The Broader Implication

This isn't ultimately a piece about A.I. skills. It's about how we've mistaken the credentialing system for the learning system, and confused credibility with capability. But AI now lets us split those apart. And let's not dig in our heels, because the people who insist on conflating them aren't protecting learning. They're protecting a system that validated them.

This isn't just a corporate culture problem. It's baked into how we train people from the start. Our education system builds bottom-up thinkers: Follow the curriculum. Master the details. Trust the process. Don't skip ahead.

This produced people who are very good at executing within a given structure, but not necessarily good at questioning whether the structure itself makes sense.

For decades, this worked. Go to college, get a prestigious white collar job, and progress through the corporate ladder. The prescribed path delivered real leverage, so following it was rational. But if AI can now do the mechanical work, then the value of having survived the mechanical grind drops. And the people who never developed the muscle to ask "why am I doing this?" and "what is the actual structure of this problem?" are the most exposed.

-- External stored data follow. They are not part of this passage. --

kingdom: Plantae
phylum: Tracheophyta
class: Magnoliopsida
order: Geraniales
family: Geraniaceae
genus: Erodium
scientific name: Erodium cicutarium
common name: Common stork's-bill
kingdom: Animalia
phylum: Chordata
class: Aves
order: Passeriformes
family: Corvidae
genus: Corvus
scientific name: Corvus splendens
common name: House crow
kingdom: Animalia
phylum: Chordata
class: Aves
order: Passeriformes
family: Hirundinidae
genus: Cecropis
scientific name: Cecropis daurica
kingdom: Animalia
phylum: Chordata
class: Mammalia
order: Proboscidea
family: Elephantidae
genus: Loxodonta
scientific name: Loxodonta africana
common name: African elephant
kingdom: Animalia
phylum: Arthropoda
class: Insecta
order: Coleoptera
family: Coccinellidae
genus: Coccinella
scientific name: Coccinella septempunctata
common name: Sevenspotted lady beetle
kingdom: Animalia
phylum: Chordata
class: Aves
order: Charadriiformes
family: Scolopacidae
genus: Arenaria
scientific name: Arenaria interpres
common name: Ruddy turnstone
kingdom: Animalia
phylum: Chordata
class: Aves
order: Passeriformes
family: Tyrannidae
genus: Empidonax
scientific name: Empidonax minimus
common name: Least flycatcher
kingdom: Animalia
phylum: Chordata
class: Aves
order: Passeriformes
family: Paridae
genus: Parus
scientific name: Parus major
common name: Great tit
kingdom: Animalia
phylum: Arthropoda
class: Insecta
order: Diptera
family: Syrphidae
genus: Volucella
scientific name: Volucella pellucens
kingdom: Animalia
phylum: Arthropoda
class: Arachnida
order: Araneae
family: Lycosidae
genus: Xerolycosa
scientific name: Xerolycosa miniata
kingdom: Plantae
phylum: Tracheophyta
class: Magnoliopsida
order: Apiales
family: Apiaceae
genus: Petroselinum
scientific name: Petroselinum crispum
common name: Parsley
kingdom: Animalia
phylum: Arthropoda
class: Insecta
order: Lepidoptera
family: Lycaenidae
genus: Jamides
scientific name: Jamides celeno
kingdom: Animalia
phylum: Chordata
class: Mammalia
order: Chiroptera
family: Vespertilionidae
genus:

The uncomfortable implication is: We need people who can interrogate abstract structures, not just perform within them. And that's a fundamentally different orientation than what most of our educational and professional systems teach, select for, and reward.

But the real question isn't whether AI will change what skills matter, as that's already happening. The question is whether we'll update our institutions fast enough. Our schools, our hiring practices, our professional cultures are all still optimized for a world where the grind was the only path.

The grind was the price of entry, not the point. The thinking was always the point. Now there's a faster path to it, if we're willing to let go of the old one.